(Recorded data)
####################
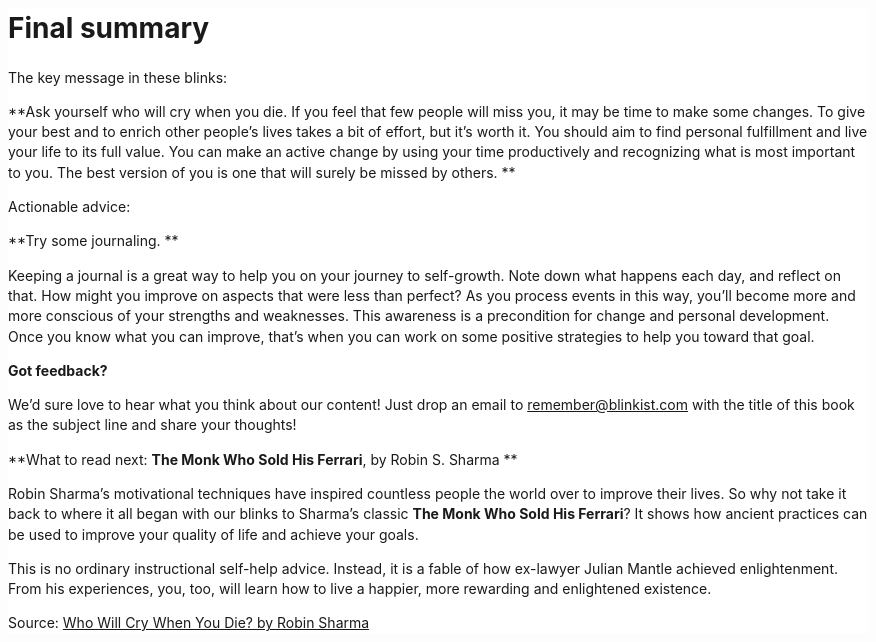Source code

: # Final summary

The key message in these blinks:

**Ask yourself who will cry when you die. If you feel that few people will miss you, it may be time to make some changes. To give your best and to enrich other people’s lives takes a bit of effort, but it’s worth it. You should aim to find personal fulfillment and live your life to its full value. You can make an active change by using your time productively and recognizing what is most important to you. The best version of you is one that will surely be missed by others. **

Actionable advice:

**Try some journaling. **

Keeping a journal is a great way to help you on your journey to self-growth. Note down what happens each day, and reflect on that. How might you improve on aspects that were less than perfect? As you process events in this way, you’ll become more and more conscious of your strengths and weaknesses. This awareness is a precondition for change and personal development. Once you know what you can improve, that’s when you can work on some positive strategies to help you toward that goal.

**Got feedback?**

We’d sure love to hear what you think about our content! Just drop an email to remember@blinkist.com with the title of this book as the subject line and share your thoughts!

**What to read next: ******The Monk Who Sold His Ferrari******, by Robin S. Sharma **

Robin Sharma’s motivational techniques have inspired countless people the world over to improve their lives. So why not take it back to where it all began with our blinks to Sharma’s classic **The Monk Who Sold His Ferrari**? It shows how ancient practices can be used to improve your quality of life and achieve your goals. 

This is no ordinary instructional self-help advice. Instead, it is a fable of how ex-lawyer Julian Mantle achieved enlightenment. From his experiences, you, too, will learn how to live a happier, more rewarding and enlightened existence.


Source: [Who Will Cry When You Die? by Robin Sharma](https://www.blinkist.com/en/nc/daily/reader/who-will-cry-when-you-die-en)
####################
## WHAT TO PRODUCE
Find every line of the data that includes the string "when". Copy each of those lines.

## ANSWER FOR THE TASK
**Ask yourself who will cry when you die. If you feel that few people will miss you, it may be time to make some changes. To give your best and to enrich other people’s lives takes a bit of effort, but it’s worth it. You should aim to find personal fulfillment and live your life to its full value. You can make an active change by using your time productively and recognizing what is most important to you. The best version of you is one that will surely be missed by others. **
Keeping a journal is a great way to help you on your journey to self-growth. Note down what happens each day, and reflect on that. How might you improve on aspects that were less than perfect? As you process events in this way, you’ll become more and more conscious of your strengths and weaknesses. This awareness is a precondition for change and personal development. Once you know what you can improve, that’s when you can work on some positive strategies to help you toward that goal.
Source: [Who Will Cry When You Die? by Robin Sharma](https://www.blinkist.com/en/nc/daily/reader/who-will-cry-when-you-die-en)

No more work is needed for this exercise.